Pourtant, partout où s’est effectuée la laïcisation ici ou ailleurs, ce sont des espaces de liberté qui ont été créés. C’est la liberté de penser, l’échange franc des cultures et des idées qui en sont surgies, bref, une politique inscrite dans le progrès. Ce n’est pas pour rien que cette réforme de l’État québécois est soutenue par un fort courant féministe, incarné on le sait par Lise Payette au Devoir. La libération des femmes des années 70 et 80 serait donc devenue un phénomène anti-démocratique tourné précisément contre les femmes?
Nous serions donc dans la novlangue de « 1984 » de Georges Orwell. L’ouverture conviée par la laïcité deviendrait la fermeture à l’autre, l’invitation à l’intégration deviendrait une séparation d’avec l’autre et la neutralité de l’État deviendrait prétexte à l’oppression religieuse. Bref, on inverse tout le sens des mots et l’on condamne sans appel.
J’ai trop vu de haine anti-Québec de mépris envers les miens pour adhérer à cette nouvelle opération d’auto-culpabilisation. D’autant plus (et malheureusement) que je n’ai jamais vu depuis 1960 d’engouement pour la question nationale de la part des communautés culturelles. C’est déjà le désert si l’on excepte la réussite personnelle de Maria Mourani dans Ahuntsic et une certaine frange des enfants de la loi 101. Désolé, mais c’est la réalité.
Aussi, il me semble plutôt qu’il est temps de montrer que l’État québécois existe et que la nation québécoise, ça existe aussi. La très large allégeance des communautés culturelles à l’État fédéral est déjà acquise et la seule façon de contrer ce phénomène c’est par une solide politique d’intégration. On n’en sort pas.
J’entends déjà, oui mais ce n’est pas en rejetant qu’on intègre. Alors là, je dis à nouveau : halte à la désinformation et la démagogie. On laïcise l’État québécois et il reste 4 millions d’emplois disponibles pour ceux qui refusent la laïcité. Comme dans le cas de la charte de la langue française, il y aura transition et pour peu qu’on y mette l’effort, personne n’en souffrira.
Il me reste à ajouter à l’intention de mes camarades indépendantistes qui se demandent si cela nous rapproche de l’indépendance. Je réponds absolument. Car pour peu que la laïcité soit inscrite dans notre corps de loi, il y a un choc formidable à prévoir entre Ottawa et le Québec.

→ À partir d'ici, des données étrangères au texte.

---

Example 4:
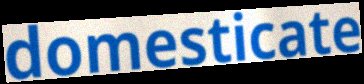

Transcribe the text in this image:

domesticate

Il restera que le Québec presque constitutionnellement laïc devra obligatoirement revoir son statut du fait que le chef de l’État québécois est le Roi ou la Reine d’Angleterre qui on le sait est en même temps chef de l’Église anglicane. Il faudra à nouveau que le Parti libéral nous explique pourquoi il défend ça.
Bref, il s’agit de creuser la faille qui nous sépare déjà du Canada anglais. Je vous laisse quand même vos doutes quand à la capacité du PQ de mobiliser vers l’indépendance, mais sur cette question de la laïcité de l’État québécois, je ne vois rien au contraire qui nous éloigne de notre objectif. Je suis d’accord toutefois avec ceux qui disent que cette charte mériterait d’être beaucoup plus claire et moins contorsionnée par des compromis dont seul le Parti Québécois possède le secret.